Action item: Count how many lines of the entries contain the string "Initiative", treating uppercase and lowercase as different, and reply with only that number.

Saved data:
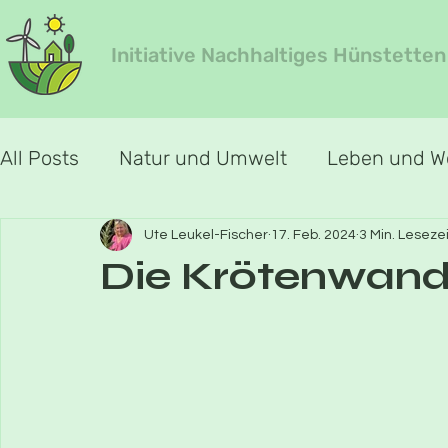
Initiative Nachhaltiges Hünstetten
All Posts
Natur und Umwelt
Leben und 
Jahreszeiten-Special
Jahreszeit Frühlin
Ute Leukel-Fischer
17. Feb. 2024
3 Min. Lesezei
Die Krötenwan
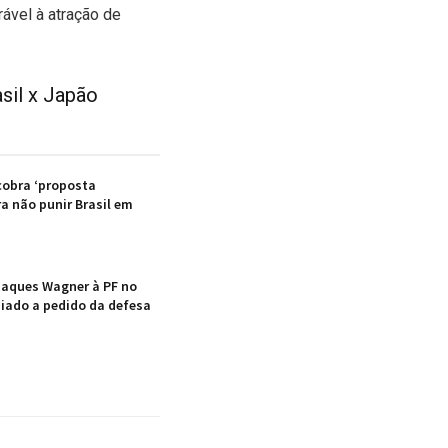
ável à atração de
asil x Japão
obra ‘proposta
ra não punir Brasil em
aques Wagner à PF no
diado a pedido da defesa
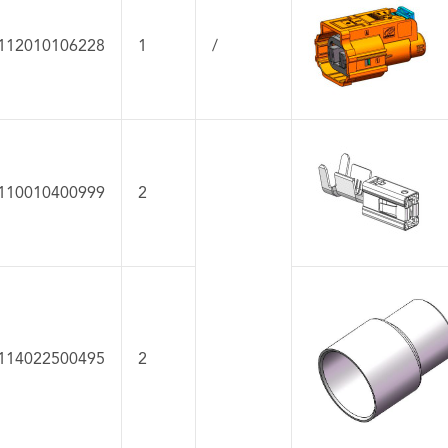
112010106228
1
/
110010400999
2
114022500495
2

Answer space: 1